Impala Platinum has said Zimbabwe’s plan to compel mining companies to list the majority of their shares on the local exchange isn’t feasible and would impede operators’ ability to grow and invest in their assets.
Lawmakers in Zimbabwe are debating the measure as part of a bill that will also direct companies to use at least 85% of the funds raised from a Zimbabwean listing to develop their local rights.

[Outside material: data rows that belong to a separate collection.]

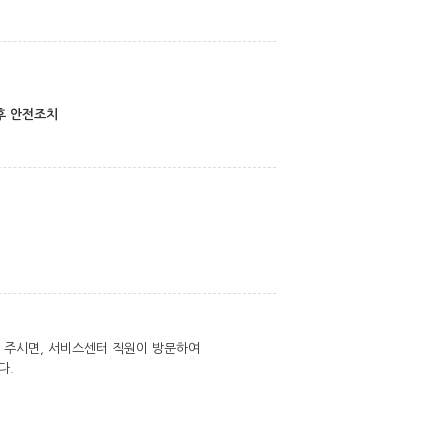
후 안전조치
려 주시면, 서비스센터 직원이 방문하여
다.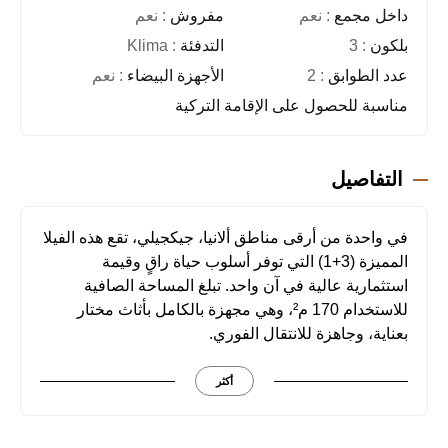
داخل مجمع
: نعم
مفروش
: نعم
بلكون
: 3
التدفئة
: Klima
عدد الطوابق
: 2
الأجهزة البيضاء
: نعم
مناسبة للحصول على الإقامة التركية
التفاصيل
في واحدة من أرقى مناطق ألانيا، جيكجيلي، تقع هذه الفيلا
المميزة (3+1) التي توفر أسلوب حياة راقٍ وقيمة
استثمارية عالية في آن واحد. تبلغ المساحة الصافية
للاستخدام 170 م²، وهي مجهزة بالكامل بأثاث مختار
بعناية، وجاهزة للانتقال الفوري.
مواصفات العقار
أكثر
3 غرف نوم واسعة، وصالون فسيح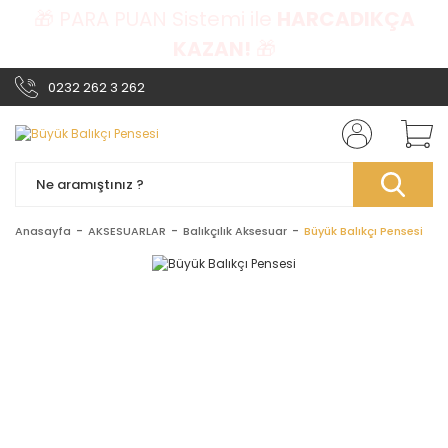
🎁 PARA PUAN Sistemi ile
HARCADIKÇA
KAZAN!
🎁
0232 262 3 262
Anasayfa
AKSESUARLAR
Balıkçılık Aksesuar
Büyük Balıkçı Pensesi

Platinum and diamonds are key exports for an economy that has halved in size since 2000 after a chaotic and violent land-reform program under former ruler Robert Mugabe.
“A local primary listing would only be feasible with the requisite in-country capacity to raise the required capital and sustain daily trading volumes in the equity,” Johan Theron, a spokesman for Johannesburg-based Impala whose Zimplats unit is the country’s biggest platinum producer, said by email on Wednesday. “We believe much work still needs to be done before the economy can structurally support this.”
Zimplats, which is listed on the Australian Securities Exchange, is seeing little interest from Zimbabwean entities even though investors in the country can already freely trade in the shares, “a clear sign” that a local listing is not viable at the moment, he said.
Impala would consider other options for local investors to participate in Zimplats and is still working to implement a community and employee share ownership plan, with each group holding 10% in the company, Theron said.